Parking infraction leads to meth dealer’s arrest

Contributed Photo/Courtesy SPD: Safford Police seized 17 grams of meth and drug paraphernalia after noticing a parking infraction.

By Jon Johnson

SAFFORD – Parking infractions are commonplace in larger cities and in areas where a parking spot is a premium. But in Safford, enforcement of parking infractions serves more as a fishing expedition for law enforcement, and early in the morning of Monday, Aug. 27, an officer caught one that he did not throw back.

Jonathan Ingram, 31, was arrested and booked into the Graham County Adult Detention Facility on charges of possession of a dangerous drug for sale and possession of drug paraphernalia after an officer located Ingram in possession more than a half ounce of methamphetamine.
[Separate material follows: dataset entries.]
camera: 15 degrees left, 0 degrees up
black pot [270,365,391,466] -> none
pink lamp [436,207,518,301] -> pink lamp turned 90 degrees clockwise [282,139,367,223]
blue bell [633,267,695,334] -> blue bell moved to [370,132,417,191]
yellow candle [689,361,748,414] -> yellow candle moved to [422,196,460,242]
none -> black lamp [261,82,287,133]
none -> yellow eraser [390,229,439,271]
Ingram was on probation for a 2013 DUI charge and a petition to revoke his probation was filed the same day.   

According to a  Safford Police report, an officer was southbound in the 200 block of 6th Avenue at about 1:21 a.m. when he noticed a gray, 2013 Nissan sedan parked more than two feet from the curb. According to city code, vehicles parked on streets must be no more than 18 inches from the curb.
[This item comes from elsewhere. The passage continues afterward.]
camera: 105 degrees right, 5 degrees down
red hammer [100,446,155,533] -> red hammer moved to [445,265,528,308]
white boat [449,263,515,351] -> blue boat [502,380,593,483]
Contributed Photo/Courtesy GCSO: Jonathan Ingram

The officer stopped at the car and noticed the vehicle’s engine was running and there was a man behind the wheel along with a woman for a passenger.

After informing the occupants of the infraction, the officer inquired what they were doing parked where they were and the woman said she was there to pick up her dog, while the driver, later identified as Ingram, said he was simply giving the woman a ride home. The woman then advised she lives in the Thunderbird Mobile Home Park, which is south of Safford.
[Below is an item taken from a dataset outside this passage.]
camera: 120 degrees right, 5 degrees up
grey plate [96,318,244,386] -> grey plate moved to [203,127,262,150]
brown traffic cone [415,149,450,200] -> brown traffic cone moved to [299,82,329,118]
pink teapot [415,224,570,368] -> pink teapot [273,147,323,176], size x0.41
A warrant check showed Ingram had a revoked driver’s license and the woman’s driver’s license was suspended. During the entire episode, the officer reported Ingram appeared nervous and the officer believed he was under the influence of some type of drug.

Ingram eventually came clean and handed over a digital scale from his pocket that is commonly used to weigh illicit substances. He advised he had “a lot” of meth and some needles on him and gave the officer a black fabric bag.

Inside the bag was a plastic baggie with 10 grams of meth, seven smaller baggies each with a gram of meth, some needles, and a meth pipe.

Ingram allegedly told the officer that all the meth was for his personal use and that he uses one gram per day. He advised the meth was just given to him but that the current going rate for meth is just $40 per gram, down from $80-$100 per gram because of the increased quantity flooding in from Mexico. He later allegedly said he was indeed trying to sell the meth and that he currently did not have a job. 

The woman was released from the scene, and the car was released to Ingram’s grandmother. Ingram was then transported to the jail and booked on the charges listed above.